Our approach to investing is very simple: We are diehard value investors looking for high-quality companies that are significantly undervalued and run by great management. We do not change into flamboyant value-indifferent investors when we cross the border. International investing just gives us a greater palette with which to paint our investing canvas.
We’ve been doing ex-U.S. investing for a long time. Today, about half of our portfolio is outside the US.
If you thought I had a silver bullet and easy answers, I don’t. I know what I am about to say may fall on deaf ears, especially since we are in an apparently never-ending bull market. But as steward of your capital, my most important objective is survival (avoiding permanent loss of capital and maintaining purchasing power) in both inflationary and deflationary environments. Our goal is to achieve market-like returns with less than market-like risk.
Last decade risk did not matter. Risks were only figments of our imagination, as money printing by the Fed, which was trying to fix a lot of sins and became the biggest sin of all – significantly distorting the price of money and thus the economy. But as Charlie Munger said, “If you are not confused about the global economy, you don’t understand it.”

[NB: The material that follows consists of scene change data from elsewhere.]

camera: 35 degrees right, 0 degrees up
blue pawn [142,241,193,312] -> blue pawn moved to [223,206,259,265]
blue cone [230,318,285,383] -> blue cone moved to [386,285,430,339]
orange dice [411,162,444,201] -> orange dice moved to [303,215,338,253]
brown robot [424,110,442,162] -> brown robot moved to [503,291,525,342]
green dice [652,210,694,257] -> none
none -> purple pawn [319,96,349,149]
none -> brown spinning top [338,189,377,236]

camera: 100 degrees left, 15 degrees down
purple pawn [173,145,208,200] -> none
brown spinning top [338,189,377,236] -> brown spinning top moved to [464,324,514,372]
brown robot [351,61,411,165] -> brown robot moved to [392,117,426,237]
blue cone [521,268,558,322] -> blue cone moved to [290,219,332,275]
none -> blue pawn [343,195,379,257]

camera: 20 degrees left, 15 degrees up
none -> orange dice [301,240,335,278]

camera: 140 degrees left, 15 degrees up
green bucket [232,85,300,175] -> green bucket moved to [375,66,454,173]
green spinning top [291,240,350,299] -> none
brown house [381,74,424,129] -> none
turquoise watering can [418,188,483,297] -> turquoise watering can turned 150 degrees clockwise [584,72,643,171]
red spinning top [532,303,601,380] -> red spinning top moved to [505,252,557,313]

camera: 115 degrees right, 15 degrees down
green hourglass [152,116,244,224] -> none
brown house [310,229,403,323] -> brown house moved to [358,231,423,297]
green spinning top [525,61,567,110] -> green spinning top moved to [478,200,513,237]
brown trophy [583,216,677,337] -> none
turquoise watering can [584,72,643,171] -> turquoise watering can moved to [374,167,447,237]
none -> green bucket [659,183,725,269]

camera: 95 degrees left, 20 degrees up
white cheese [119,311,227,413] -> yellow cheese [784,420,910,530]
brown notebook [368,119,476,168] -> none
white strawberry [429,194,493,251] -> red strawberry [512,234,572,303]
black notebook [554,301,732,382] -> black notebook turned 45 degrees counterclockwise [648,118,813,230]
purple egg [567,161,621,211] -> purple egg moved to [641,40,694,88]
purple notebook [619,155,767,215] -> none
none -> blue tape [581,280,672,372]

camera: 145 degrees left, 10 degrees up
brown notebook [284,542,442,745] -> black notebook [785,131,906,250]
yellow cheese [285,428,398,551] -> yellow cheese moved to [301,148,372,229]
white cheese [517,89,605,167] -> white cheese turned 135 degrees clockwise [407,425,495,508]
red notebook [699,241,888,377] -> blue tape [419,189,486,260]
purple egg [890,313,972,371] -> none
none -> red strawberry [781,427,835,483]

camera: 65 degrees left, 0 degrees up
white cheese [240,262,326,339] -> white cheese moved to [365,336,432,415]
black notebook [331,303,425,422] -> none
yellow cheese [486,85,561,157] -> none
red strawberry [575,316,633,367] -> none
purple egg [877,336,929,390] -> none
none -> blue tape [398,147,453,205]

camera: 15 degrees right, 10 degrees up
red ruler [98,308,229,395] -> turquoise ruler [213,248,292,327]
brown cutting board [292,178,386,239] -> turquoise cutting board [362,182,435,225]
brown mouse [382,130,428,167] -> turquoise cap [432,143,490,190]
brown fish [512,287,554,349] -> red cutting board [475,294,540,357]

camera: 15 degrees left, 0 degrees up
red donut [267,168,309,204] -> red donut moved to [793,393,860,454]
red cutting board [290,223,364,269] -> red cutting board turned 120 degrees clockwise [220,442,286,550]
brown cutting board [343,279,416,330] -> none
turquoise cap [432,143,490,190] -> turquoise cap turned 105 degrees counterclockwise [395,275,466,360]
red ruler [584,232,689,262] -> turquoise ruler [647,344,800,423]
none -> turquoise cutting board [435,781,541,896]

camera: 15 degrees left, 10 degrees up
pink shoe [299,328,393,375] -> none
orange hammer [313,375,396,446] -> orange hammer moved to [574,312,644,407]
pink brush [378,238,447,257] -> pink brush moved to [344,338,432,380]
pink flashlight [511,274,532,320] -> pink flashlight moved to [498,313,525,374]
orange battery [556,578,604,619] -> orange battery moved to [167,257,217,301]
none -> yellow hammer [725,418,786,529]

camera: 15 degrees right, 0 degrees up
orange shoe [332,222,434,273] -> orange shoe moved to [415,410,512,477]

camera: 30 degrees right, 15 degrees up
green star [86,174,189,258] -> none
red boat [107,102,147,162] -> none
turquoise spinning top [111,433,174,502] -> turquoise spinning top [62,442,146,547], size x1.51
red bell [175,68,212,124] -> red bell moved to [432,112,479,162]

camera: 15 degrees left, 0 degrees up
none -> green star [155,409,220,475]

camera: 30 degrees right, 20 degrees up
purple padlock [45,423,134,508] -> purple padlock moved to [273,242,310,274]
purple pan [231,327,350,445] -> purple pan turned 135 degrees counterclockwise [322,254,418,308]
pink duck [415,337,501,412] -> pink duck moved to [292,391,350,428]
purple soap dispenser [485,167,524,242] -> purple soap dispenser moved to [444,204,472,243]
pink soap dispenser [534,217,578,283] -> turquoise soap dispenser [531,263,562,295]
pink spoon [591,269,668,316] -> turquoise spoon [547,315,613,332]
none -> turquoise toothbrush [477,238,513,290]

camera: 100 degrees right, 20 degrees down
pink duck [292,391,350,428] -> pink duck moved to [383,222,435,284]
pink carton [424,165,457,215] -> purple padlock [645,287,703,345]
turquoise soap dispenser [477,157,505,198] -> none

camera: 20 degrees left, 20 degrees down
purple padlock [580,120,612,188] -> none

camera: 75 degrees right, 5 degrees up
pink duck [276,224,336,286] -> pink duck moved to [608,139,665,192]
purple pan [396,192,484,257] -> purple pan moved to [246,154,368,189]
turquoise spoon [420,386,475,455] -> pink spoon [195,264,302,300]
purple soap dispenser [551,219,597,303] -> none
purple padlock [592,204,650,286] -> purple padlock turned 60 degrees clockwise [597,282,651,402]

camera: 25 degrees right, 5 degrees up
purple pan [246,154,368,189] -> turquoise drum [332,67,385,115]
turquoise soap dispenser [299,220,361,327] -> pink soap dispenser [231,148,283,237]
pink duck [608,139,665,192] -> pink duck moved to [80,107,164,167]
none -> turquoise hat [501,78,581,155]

A suddenly appearing iceberg is life-threatening to a speedboat (or cruise ship), but it is just an unpleasant inconvenience for an icebreaker. Our goal is to have a portfolio of icebreakers. We are playing a different game – we are not racing against the speedboats. We take comfort in knowing that, while the speedboats may outrace us for some time, they are bound to eventually hit an iceberg and sink. One iceberg that we have an eye on today is inflation and higher interest rates (though we are prepared for deflation and lower rates too).